Capital inflows strengthened. Foreign investment in Italian portfolio securities, including public sector issues, is evidence of investor confidence in our country. The Bank of Italy’s negative balance in the TARGET2 settlement system has therefore continued to improve, despite some fluctuations due to the Treasury’s issuance policy and the banks’ use of ECB financing.
 In a difficult macroeconomic environment, fiscal policy was largely neutral. Within the constraints imposed by European budgetary rules, the Government adopted measures to restructure the public finances to support the economy. In particular, the tax wedge was reduced for payroll workers with average to low earnings. Despite the persistence of the recession, Italy’s general government deficit remained stable at 3 per cent of GDP. The debt-to-GDP ratio rose, reflecting the stagnation of nominal output; about one third of the increase was attributable to the payment of overdue general government commercial debts and financial support to other euro-area countries.
The Government’s Economic and Financial Document indicates that in the current year Italy’s fiscal policy stance will remain basically neutral: reduced interest rate costs will nevertheless lead to a slight improvement in the structural balance
 The reform process continued in 2014: various amendments were made to corporate law to encourage firms to seek funding on the financial markets; changes were made to the civil justice system to reduce litigation and speed up proceedings; and the mandate of Italy’s national anti-corruption authority was strengthened to make its action more effective. Lastly, in February 2015 the presentation to Parliament of the annual bill on competition brought the regulation of product markets, already the subject of substantial interventions in the previous three years, once again under the spotlight.
The reform process has already produced results: the number of court cases pending has diminished and there is increased openness to competition. Still, the effects of the reforms on economic activity have been blunted by the continued delays in implementation of many laws, the weak cyclical situation and by low inflation. Bankruptcy law remains critically important as regards both the winding up of insolvent firms and for restructuring viable companies when possible.
Business activity in Italy is conditioned by the weak regulatory framework and the institutional context. The reallocation of resources, vital for exiting the prolonged recession, is being impeded by an ineffective public administration, the slow civil justice system, and the perception of widespread corruption, as well as by the over-regulation of some markets and dysfunctions in insolvency procedures for firms.
 In 2014 and the early months of 2015, the funding activity of banks and institutional investors was affected by the abundant market liquidity and low interest rates. The very low cost of both wholesale and retail funding allowed the banks, whose resources diminished overall, to reduce significantly their recourse to Eurosystem refinancing. Institutional investors instead raised €110 billion’s worth of funds, the highest amount in the last 15 years, taking advantage of savers’ preference for financial assets yielding higher returns.
Risks connected with a scenario of prolonged low interest rates remain modest for Italian banks and institutional investors, thanks to the good matching of duration and yields between financial assets and liabilities.

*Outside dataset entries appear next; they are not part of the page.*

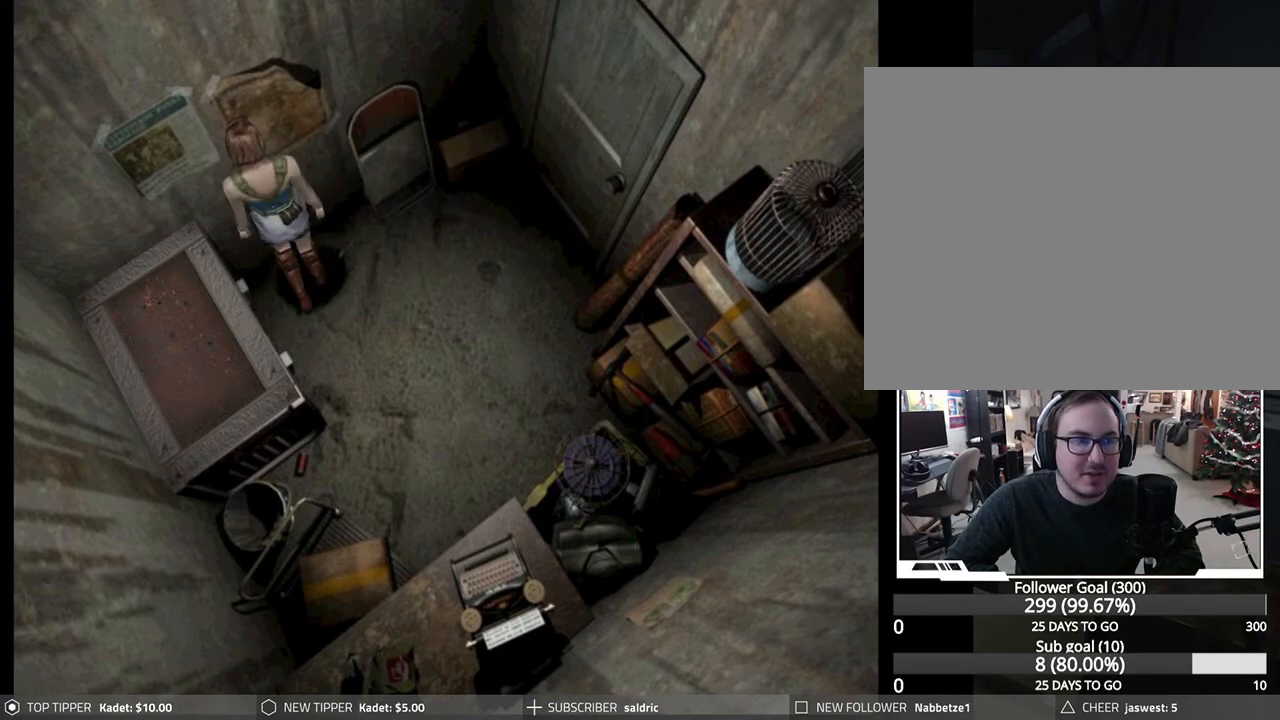
{"buttons": ["CROSS"], "left_stick": "center", "events": [[417, "CROSS", "down"], [483, "DPAD_LEFT", "up"]]}
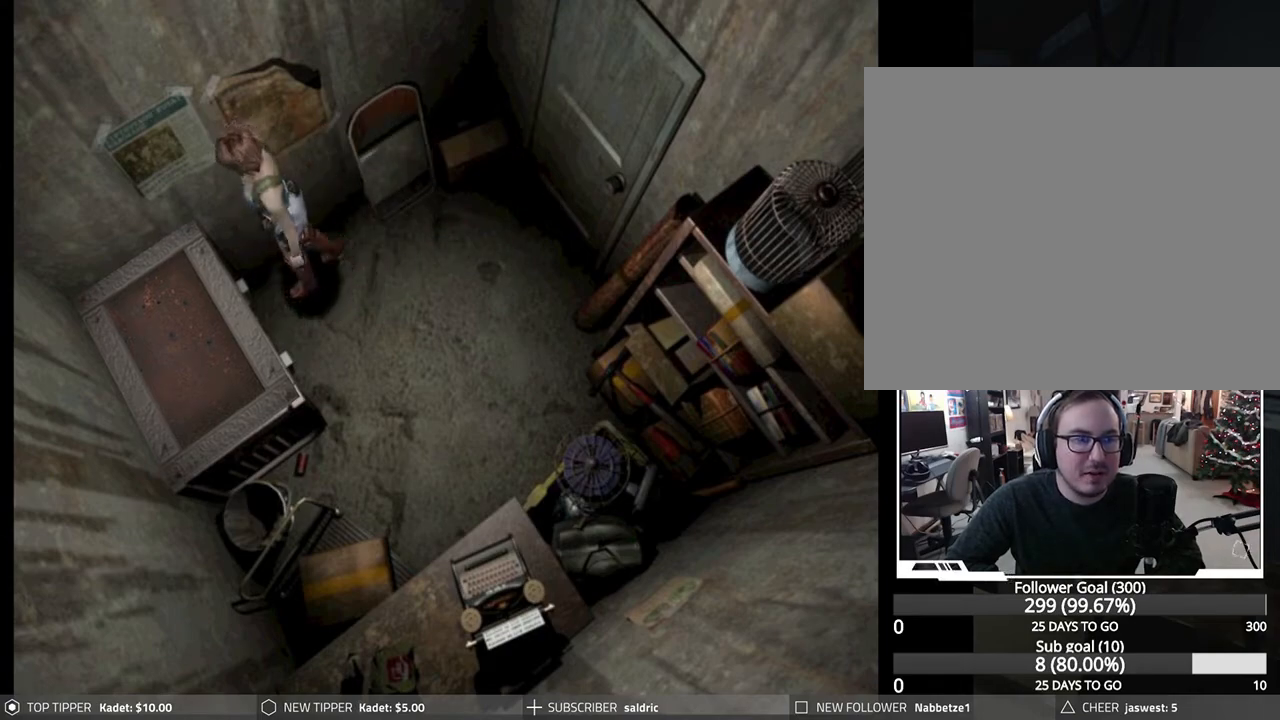
{"buttons": ["CROSS"], "left_stick": "center", "events": [[433, "CROSS", "up"], [483, "CROSS", "down"]]}
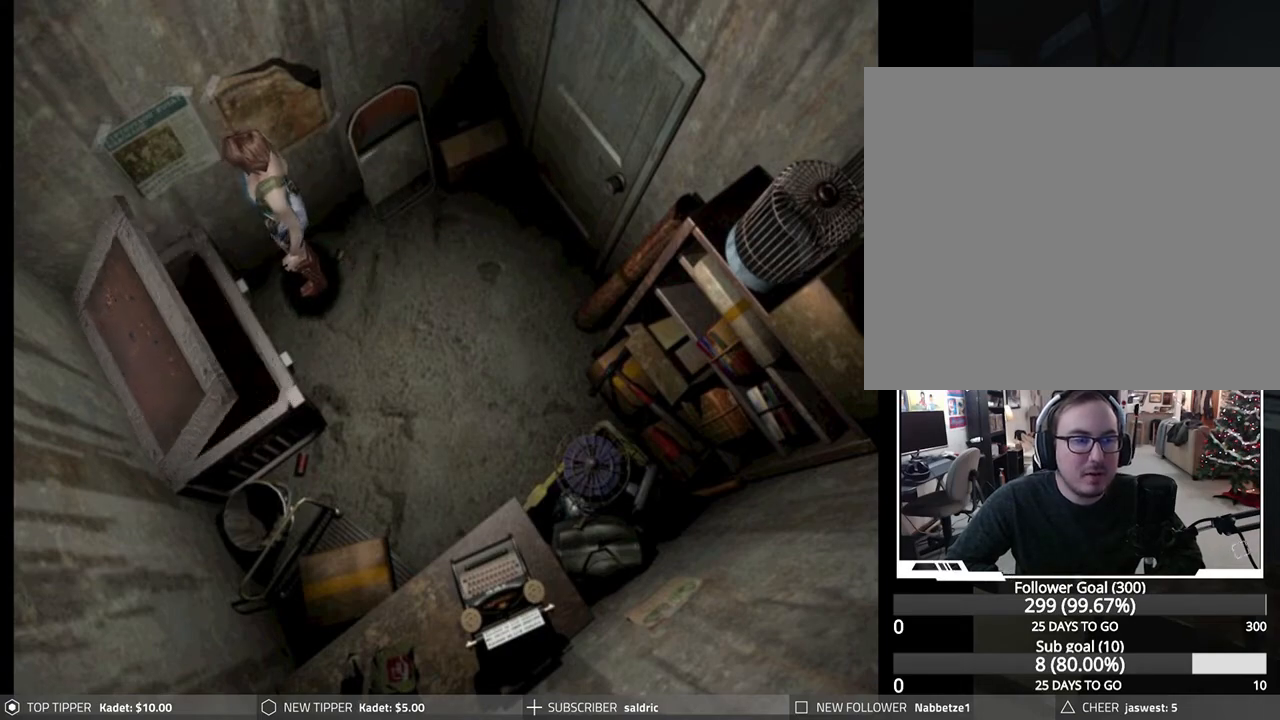
{"buttons": ["CROSS"], "left_stick": "center", "events": [[150, "CROSS", "up"], [233, "CROSS", "down"], [350, "CROSS", "up"], [450, "CROSS", "down"]]}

The lack of economic recovery has continued to penalize banks. Lending declined and credit quality worsened, though less than in 2013. However, some signs of improvement have appeared, faint as yet in the case of credit quality but clearer as regards the trend in lending. The progressive easing of credit supply conditions, as reported by the opinion surveys, continued in the first few months of 2015. A gradual recovery of lending is indicated by an increase in new loans for households and, since the start of 2015, for businesses as well.
The growth in lending favoured above all firms with no non-performing loans outstanding. In 2014 lending to manufacturing firms in this category increased. The quarterly bank lending survey noted a gradual easing of supply conditions during 2014, especially for less risky firms.
Banks’ net profits were again negative, but their capitalization strengthened thanks to capital increases made in the first part of the year. Profitability was also negative for the other credit intermediaries. The reduction in the number of banks and branches continued with a view to pursuing efficiency gains. However, both administrative and labour costs increased slightly, partly as a result of early retirement incentives for employees.
Measures are under study to encourage a reduction of bad loans. The lack of a fully developed private market for bad loans is making it difficult to reabsorb the effects of the crisis.
Profits increased considerably for all categories of institutional investor, driven by the positive performance of funding.
The comprehensive assessment of the largest euro-area banks was conducted in 2014. Preparatory to the launch of the Single Supervisory Mechanism, the exercise helped to make banks’ balance sheets more transparent and strengthened market confidence. The results for the Italian banks were generally positive and those with shortfalls presented recapitalization plans. As a member of the Supervisory Board, the Bank of Italy is monitoring their implementation.
 Conditions on the Italian financial markets have been improving since mid-2012, following the most acute phase of the sovereign debt crisis. Increasingly relaxed conditions reflected not only the subsidence of fears about the solidity of the monetary union, but also the progressively more expansionary stance of monetary policy, as well as the start of government security purchases by the Eurosystem. Foreign investors showed renewed interest in Italian government securities. The risk premiums on bonds issued by Italian companies and banks fell markedly. In 2014 as a whole, share prices remained virtually unchanged, but they have risen sharply since the start of this year.
With the start of the Eurosystem’s asset purchases, interest rates on Italian government bonds and spreads with respect to Germany dropped noticeably at all maturities. The subsequent partial recovery of long-term rates, which affected Italian and German securities equally, was due to a small initial increase in inflation expectations and the closing of some speculative positions. There has been no reduction in the availability of Italian government securities or in the overall liquidity of their secondary market since purchases began.
The fragmentation of the euro-area financial markets along national lines continued to diminish. The dispersion of yield spreads on private sector bonds between the euro-area countries narrowed considerably at the turn of the year. By reviving growth prospects, the start of the Eurosystem’s expanded asset purchase programme improved investor perception of banks’ and firms’ creditworthiness, confirmed the cohesion of the monetary union, and increased the propensity to take risky positions.
There is a persistently high risk, however, of disorderly portfolio shifts, as shown by fluctuations in financial asset prices after the crisis between Russia and Ukraine, uncertainty over the situation in Greece, and the conflicts in the Middle East.
 Improving the quality of public administration can make an important contribution to economic activity: recent efforts in Italy to reduce bureaucratic requirements have been shown to have positive effects for firms.
Based on the World Bank’s indicators, Italy’s public administration continues to be less effective than in the other main economies, but the picture varies greatly across the country. For instance, according to one measure linked to the granting of new business licences by Italy’s municipal authorities, while performing less well on average than the Centre and North, the South of Italy still boasts a significant number of efficient administrations. There is evidence that the piecemeal approach to amending laws has become more pronounced over time; implementation remains slow, creating uncertainty, but there has been considerable progress nonetheless.
Several aspects of the way Italy’s public administration works make its action less effective. These include legislative and administrative decentralization; the low appeal of public sector jobs, due partly to career structures that do not properly reward merit and partly to recruitment methods that are insufficiently selective and increase uncertainty about the stability of the work contract; inefficient systems for assessing the performance of organizations and individuals; and the limited use of IT technology in customer services.